* begin Source passage *

# weird feeding habits



## fishboy (Feb 26, 2005)

Well i adopted my betta from a friend of mine's family and it had eaten pellet food its whole life (2 years at that point). I was trying to be kind by tossing in a few bloodworm now and then before i fed him. He won't touch bloodworn, only Betta Bites, is this normal?


----------



## wildtiger (Jun 8, 2005)

Yep that's normal, he's gotten used to what he eats. Keep trying to feed the different foods, variety is the spice of life.


----------



## seraph (Oct 23, 2005)

Mine won't touch the bloodworms, plankton or flakes... he loves the betta pellets and enjoys the frog bites too, but now it seems he thinks he's a corydora... ... after chasing the shrimp pellets down to the bottom (and sometimes catching them though without being soft yet he can't eat it and usually lets it drop)... him and my cories bottomfeed. (not sure how 'normal' that is either :? ).


----------



## micstarz (Oct 22, 2005)

My betta will only eat live worms.... I think he's only being a brat though


----------



## Damon (Jan 18, 2005)

If your betta won't eat different foods, quit feeding them for 3-4 days. They will eat when they get hungry enough. They will also develop a taste for other foods.


----------



## Soniacyc (Nov 17, 2005)

My old betta ate basically anything because the platys and guppies in the tank are faster and he doesnt get tot hte betta bites in time.
It passed away this yr though 
My new one is like seraph's. It hardly ever leaves the bottom and eats shrimp pellets and algae waferrs


----------



## micstarz (Oct 22, 2005)

thanks for the advice, i'll try it on him


----------

* end Source passage *
* begin Exercise inputs *

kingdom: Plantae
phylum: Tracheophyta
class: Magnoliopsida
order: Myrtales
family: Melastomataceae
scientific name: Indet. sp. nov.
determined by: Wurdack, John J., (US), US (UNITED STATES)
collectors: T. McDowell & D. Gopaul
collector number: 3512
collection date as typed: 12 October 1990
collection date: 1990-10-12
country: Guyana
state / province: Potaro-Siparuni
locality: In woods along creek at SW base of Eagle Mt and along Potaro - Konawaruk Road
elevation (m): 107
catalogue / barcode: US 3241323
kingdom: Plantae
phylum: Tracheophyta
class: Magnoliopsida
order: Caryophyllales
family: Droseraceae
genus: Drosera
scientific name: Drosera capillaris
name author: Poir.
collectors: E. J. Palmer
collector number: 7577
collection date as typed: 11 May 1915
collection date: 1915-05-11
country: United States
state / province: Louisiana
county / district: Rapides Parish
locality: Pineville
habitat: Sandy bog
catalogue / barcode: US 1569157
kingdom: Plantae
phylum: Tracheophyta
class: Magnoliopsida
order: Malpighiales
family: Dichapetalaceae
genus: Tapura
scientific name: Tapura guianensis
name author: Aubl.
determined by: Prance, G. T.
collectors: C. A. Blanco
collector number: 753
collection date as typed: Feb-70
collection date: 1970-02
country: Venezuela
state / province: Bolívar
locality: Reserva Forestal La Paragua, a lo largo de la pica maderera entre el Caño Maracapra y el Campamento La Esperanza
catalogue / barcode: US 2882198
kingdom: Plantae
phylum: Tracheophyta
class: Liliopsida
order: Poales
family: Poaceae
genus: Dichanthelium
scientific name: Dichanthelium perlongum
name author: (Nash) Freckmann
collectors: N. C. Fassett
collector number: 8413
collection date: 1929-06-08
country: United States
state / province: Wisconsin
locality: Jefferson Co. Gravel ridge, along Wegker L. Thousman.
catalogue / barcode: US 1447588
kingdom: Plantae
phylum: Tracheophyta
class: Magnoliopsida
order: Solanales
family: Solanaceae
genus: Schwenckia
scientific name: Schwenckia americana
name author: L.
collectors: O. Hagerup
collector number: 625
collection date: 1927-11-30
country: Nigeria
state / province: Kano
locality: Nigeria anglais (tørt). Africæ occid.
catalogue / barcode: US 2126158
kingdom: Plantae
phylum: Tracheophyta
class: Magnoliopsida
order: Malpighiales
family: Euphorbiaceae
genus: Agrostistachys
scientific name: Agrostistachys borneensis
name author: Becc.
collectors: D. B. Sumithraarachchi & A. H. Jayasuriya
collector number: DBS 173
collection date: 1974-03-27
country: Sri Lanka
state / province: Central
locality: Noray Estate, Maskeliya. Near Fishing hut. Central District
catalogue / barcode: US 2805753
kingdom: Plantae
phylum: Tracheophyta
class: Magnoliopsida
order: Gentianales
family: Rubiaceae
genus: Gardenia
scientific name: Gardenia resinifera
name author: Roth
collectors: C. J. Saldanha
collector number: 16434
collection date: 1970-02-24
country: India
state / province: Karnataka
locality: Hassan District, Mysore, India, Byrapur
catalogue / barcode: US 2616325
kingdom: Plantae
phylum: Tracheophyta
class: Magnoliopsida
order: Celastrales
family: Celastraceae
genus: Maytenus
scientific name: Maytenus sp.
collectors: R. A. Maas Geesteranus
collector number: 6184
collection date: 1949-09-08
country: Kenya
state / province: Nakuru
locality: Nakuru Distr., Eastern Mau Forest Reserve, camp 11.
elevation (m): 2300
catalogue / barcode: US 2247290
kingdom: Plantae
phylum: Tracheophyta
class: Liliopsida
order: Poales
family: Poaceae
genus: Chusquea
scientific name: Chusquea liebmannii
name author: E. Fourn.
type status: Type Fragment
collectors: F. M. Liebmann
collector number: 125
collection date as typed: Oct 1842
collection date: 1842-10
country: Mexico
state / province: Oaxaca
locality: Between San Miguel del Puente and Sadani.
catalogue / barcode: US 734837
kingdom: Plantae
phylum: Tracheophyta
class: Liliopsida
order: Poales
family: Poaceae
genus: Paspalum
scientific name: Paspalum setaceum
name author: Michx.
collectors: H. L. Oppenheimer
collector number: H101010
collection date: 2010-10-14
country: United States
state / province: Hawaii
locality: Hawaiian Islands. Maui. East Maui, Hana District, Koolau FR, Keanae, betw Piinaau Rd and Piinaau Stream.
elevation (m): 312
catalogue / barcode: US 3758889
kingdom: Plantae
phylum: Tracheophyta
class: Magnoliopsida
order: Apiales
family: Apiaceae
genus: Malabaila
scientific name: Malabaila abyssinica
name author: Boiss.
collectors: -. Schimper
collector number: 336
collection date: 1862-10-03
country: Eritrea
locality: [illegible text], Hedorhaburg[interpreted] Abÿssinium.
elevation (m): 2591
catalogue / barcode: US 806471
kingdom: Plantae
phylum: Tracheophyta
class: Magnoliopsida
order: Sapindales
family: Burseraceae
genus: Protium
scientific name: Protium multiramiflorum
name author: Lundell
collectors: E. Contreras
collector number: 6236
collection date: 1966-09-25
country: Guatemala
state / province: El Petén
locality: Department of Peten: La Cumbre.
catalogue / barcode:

* end Exercise inputs *

> _Required work_:
1. Retype the part of the betta feeding thread between "Yep that's normal, he's" and "either :? ).", inclusive.
2. Echo the lines of the records between the line holding "collector number: H101010" and the line holding "state / province: El Petén", inclusive.
The betta feeding thread and the records come from separate, unrelated sources.

> _Answers given_:
1.
Yep that's normal, he's gotten used to what he eats. Keep trying to feed the different foods, variety is the spice of life.


----------



## seraph (Oct 23, 2005)

Mine won't touch the bloodworms, plankton or flakes... he loves the betta pellets and enjoys the frog bites too, but now it seems he thinks he's a corydora... ... after chasing the shrimp pellets down to the bottom (and sometimes catching them though without being soft yet he can't eat it and usually lets it drop)... him and my cories bottomfeed. (not sure how 'normal' that is either :? ).

2.
collector number: H101010
collection date: 2010-10-14
country: United States
state / province: Hawaii
locality: Hawaiian Islands. Maui. East Maui, Hana District, Koolau FR, Keanae, betw Piinaau Rd and Piinaau Stream.
elevation (m): 312
catalogue / barcode: US 3758889
kingdom: Plantae
phylum: Tracheophyta
class: Magnoliopsida
order: Apiales
family: Apiaceae
genus: Malabaila
scientific name: Malabaila abyssinica
name author: Boiss.
collectors: -. Schimper
collector number: 336
collection date: 1862-10-03
country: Eritrea
locality: [illegible text], Hedorhaburg[interpreted] Abÿssinium.
elevation (m): 2591
catalogue / barcode: US 806471
kingdom: Plantae
phylum: Tracheophyta
class: Magnoliopsida
order: Sapindales
family: Burseraceae
genus: Protium
scientific name: Protium multiramiflorum
name author: Lundell
collectors: E. Contreras
collector number: 6236
collection date: 1966-09-25
country: Guatemala
state / province: El Petén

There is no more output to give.